China, the greatest violator of the WTO’s intellectual property requirements, is also the biggest beneficiary of that arrangement: Chinese producers now supply 25 percent of the clothing in the United States and are expected to provide 75 percent by 2010.
The United States should bring an intellectual property case against China at the WTO.
NYTIMES.COM

Britain:
Imperial Nostalgia
Britain not only conveniently still forgets the crimes of its imperial past, but it has also again begun to romanticise its colonial achievements and declare them a proper source of pride.
By barely a generation after the ignominious end of the British empire, there is now a quiet but concerted drive to rehabilitate it, by influential newspapers, conservative academics, and at the highest level of government. Just how successful this campaign has already been was demonstrated in January when Gordon Brown, chancellor of the exchequer and Tony Blair’s heir apparent, declared in east Africa that “the days of Britain having to apologise for its colonial history are over“.
Speaking four months earlier at the British Museum, an Aladdin’s cave of looted treasures from Britain’s former colonies, Brown insisted: “We should be proud. . .of the empire“.
Brown’s extraordinary remarks passed with little comment in the British media. But the significance of a Labour chancellor’s support for what would until recently have been regarded as fringe rightwing revisionism was doubtless not lost on his target audience.
This is a man who, despite his neoliberal enthusiasms and tense alliance with Blair, has always liked to project a more egalitarian, social democratic image than his New Labour rival. His imperial turn will have given an unwelcome jolt to anyone hoping that a Brown government might step back from the liberal imperialist swagger and wars of intervention that have punctuated Blair’s eight-year premiership.
Brown’s demand for an end to colonial apologies was part of an attempt to define a modern sense of British identity based around values of fair play, freedom and tolerance. What modernity and such values have to do with the reality of empire might not be immediately obvious. But even more bizarre is the implication that Britain is forever apologising for its empire or the crimes committed under it. As with other European former colonial powers, nothing could be further from the truth. There have been no apologies.

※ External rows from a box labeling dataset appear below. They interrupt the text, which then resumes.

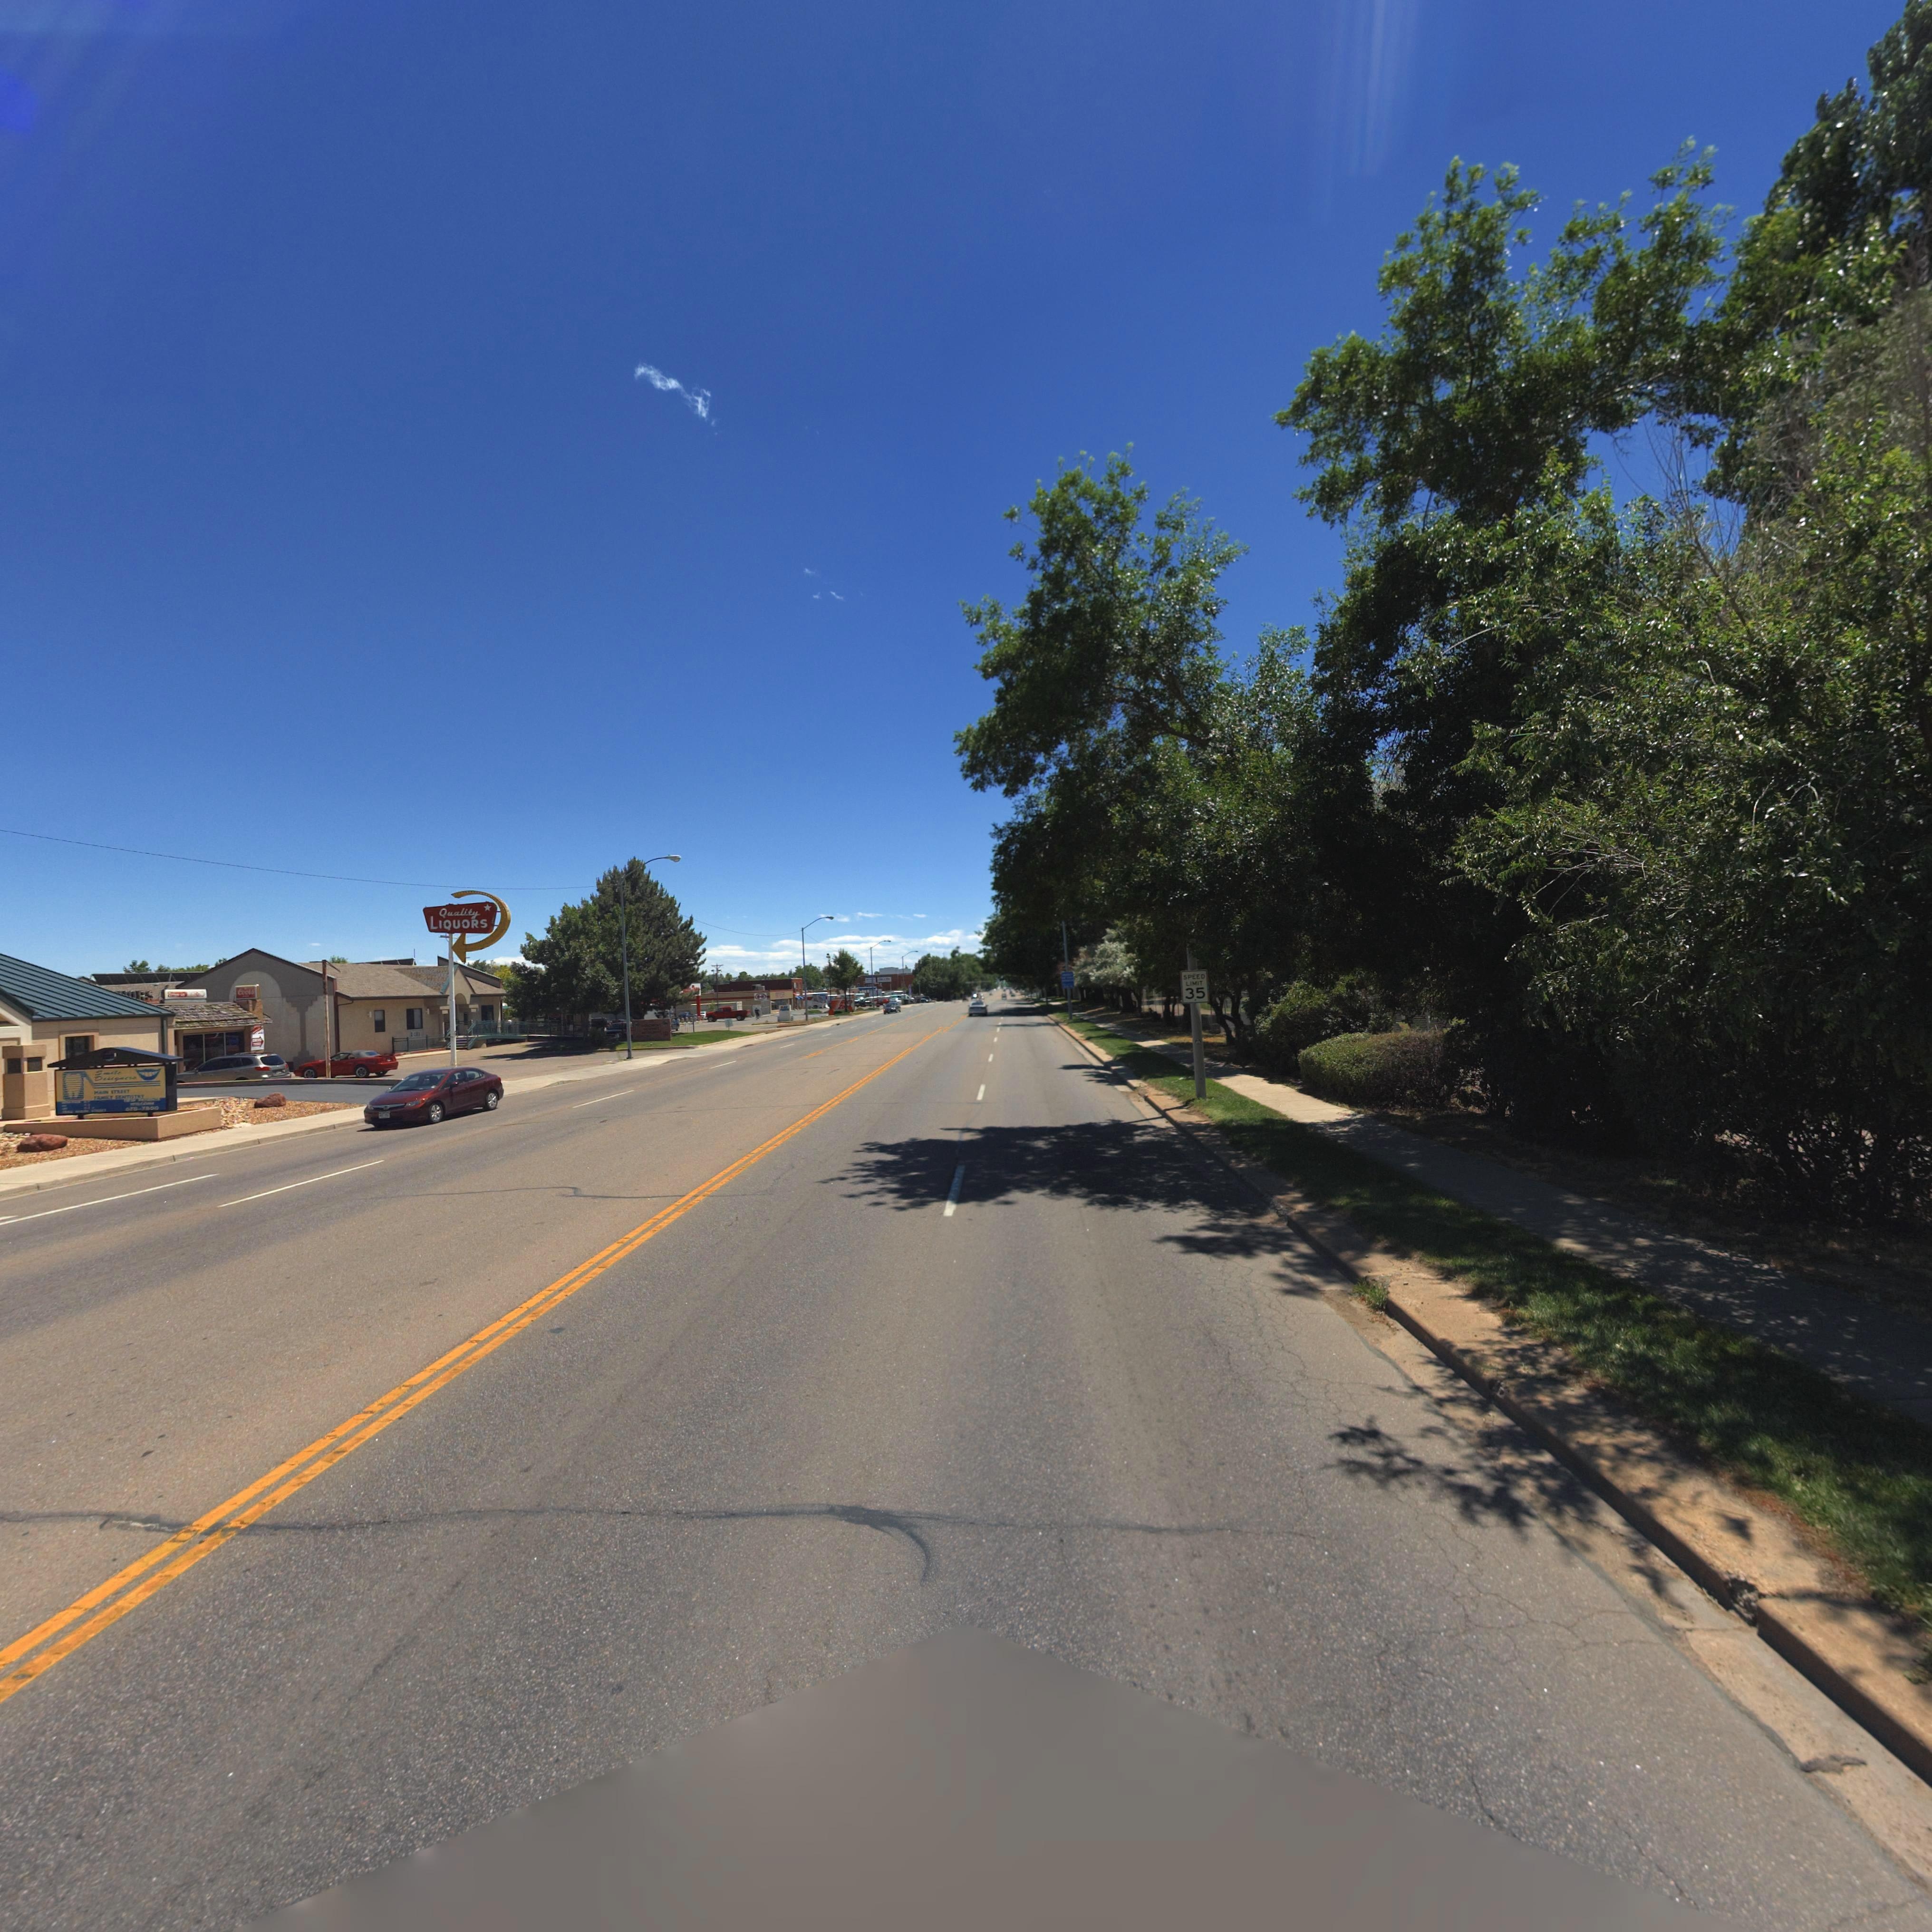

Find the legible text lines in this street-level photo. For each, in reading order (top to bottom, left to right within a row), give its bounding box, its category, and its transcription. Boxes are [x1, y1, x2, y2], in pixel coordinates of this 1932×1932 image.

[438, 908, 481, 919] BusinessName: Quality
[430, 915, 488, 930] BusinessName: LIQUORS
[128, 989, 155, 1001] BusinessName: ORS
[840, 999, 845, 1004] BusinessName: A
[837, 1004, 845, 1009] BusinessName: Zo
[95, 1070, 121, 1076] BusinessName: Smile
[94, 1075, 137, 1082] BusinessName: Designers
[93, 1089, 129, 1095] StreetName: MAIN STREET
[62, 1110, 72, 1113] StreetNumber: 1246
[75, 1108, 106, 1113] StreetName: MAIN STREET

There has been no serious attempt in Britain to face up to records or the long-term impact of colonialism on the societies it ruled, let alone trials of elderly colonial administrators now in Surrey retirement homes. The British national school curriculum has more or less struck the empire and its crimes out of history. The standard modern world history textbook for 16-year-olds has chapter after chapter on the world wars, the cold war, British and US life, Stalin’s terror and the monstrosities of Nazism--but scarcely a word on the British and other European empires which carved up most of the world, or the horrors they perpetrated.
What are needed are not apologies or expressions of guilt so much as education, acknowledgment, some measure of reparation and an understanding that barbarity is the inevitable consequence of attempts to impose foreign rule on subject peoples. Like most historical controversies, the argument about empire is as much about the future as the past. Those who write colonial cruelty out of 20th-century history want to legitimise the new imperialism, now bogged down in another colonial war in Iraq--just as those who demonise past attempts to build an alternative to capitalist society are determined to prove that there is none. If Brown really wants to champion British fair play, and create a new relationship with Africa, he would do better to celebrate those who campaigned for colonial freedom rather than the racist despotism they fought against.